→ Task
Report back the lines in this listing that carry the string "ALLER".

→ Dataset content
----
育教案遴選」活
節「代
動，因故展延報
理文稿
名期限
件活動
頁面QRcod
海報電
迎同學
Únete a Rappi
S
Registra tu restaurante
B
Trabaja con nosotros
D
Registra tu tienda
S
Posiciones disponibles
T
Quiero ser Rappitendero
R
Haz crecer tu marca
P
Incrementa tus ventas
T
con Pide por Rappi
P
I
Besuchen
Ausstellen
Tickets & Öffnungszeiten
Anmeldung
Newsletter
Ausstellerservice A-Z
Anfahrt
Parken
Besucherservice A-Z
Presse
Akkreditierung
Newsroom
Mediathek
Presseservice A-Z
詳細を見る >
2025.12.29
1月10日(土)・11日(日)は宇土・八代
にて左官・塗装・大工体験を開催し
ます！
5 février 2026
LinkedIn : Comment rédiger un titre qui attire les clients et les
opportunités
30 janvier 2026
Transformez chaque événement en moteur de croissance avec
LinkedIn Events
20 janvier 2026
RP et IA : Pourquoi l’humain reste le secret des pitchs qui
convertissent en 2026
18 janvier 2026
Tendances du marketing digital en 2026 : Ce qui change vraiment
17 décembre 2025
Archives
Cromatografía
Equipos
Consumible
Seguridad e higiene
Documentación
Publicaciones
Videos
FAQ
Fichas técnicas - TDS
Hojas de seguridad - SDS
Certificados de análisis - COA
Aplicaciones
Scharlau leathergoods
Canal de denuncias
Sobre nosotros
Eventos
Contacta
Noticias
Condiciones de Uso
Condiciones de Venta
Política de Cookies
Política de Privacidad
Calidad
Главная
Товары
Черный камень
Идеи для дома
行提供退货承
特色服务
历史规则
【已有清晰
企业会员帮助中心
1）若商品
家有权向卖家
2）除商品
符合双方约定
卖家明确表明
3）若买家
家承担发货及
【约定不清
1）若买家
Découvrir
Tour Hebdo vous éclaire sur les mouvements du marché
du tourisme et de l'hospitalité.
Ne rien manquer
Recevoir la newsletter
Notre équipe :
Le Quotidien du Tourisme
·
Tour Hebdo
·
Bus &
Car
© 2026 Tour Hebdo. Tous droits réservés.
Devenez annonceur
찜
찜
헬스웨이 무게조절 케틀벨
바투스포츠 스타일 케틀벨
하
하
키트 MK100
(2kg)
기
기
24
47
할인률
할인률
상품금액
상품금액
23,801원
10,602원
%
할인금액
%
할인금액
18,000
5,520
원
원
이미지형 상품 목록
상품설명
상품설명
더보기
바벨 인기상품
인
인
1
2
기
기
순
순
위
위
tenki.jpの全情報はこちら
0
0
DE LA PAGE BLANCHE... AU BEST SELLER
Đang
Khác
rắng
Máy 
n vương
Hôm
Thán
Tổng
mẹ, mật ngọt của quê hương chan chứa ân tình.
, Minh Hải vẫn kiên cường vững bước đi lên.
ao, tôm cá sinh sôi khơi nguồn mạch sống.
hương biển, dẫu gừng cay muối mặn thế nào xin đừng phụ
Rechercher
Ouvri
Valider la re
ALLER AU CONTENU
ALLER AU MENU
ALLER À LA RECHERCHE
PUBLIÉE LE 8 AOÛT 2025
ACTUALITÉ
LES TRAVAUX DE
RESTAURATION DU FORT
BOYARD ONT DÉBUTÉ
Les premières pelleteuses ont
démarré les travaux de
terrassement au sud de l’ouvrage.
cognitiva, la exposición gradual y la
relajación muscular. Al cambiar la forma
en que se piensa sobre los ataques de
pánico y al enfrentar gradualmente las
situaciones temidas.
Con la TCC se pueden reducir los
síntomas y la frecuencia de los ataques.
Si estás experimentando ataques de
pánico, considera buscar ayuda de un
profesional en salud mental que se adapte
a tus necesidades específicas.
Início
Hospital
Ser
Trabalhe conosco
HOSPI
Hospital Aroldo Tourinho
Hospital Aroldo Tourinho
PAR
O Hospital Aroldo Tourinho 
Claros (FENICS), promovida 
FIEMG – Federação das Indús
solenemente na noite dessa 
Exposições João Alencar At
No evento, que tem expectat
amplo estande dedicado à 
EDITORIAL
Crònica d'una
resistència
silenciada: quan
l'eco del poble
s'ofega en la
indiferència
----
→ Answer box
ALLER AU CONTENU
ALLER AU MENU
ALLER À LA RECHERCHE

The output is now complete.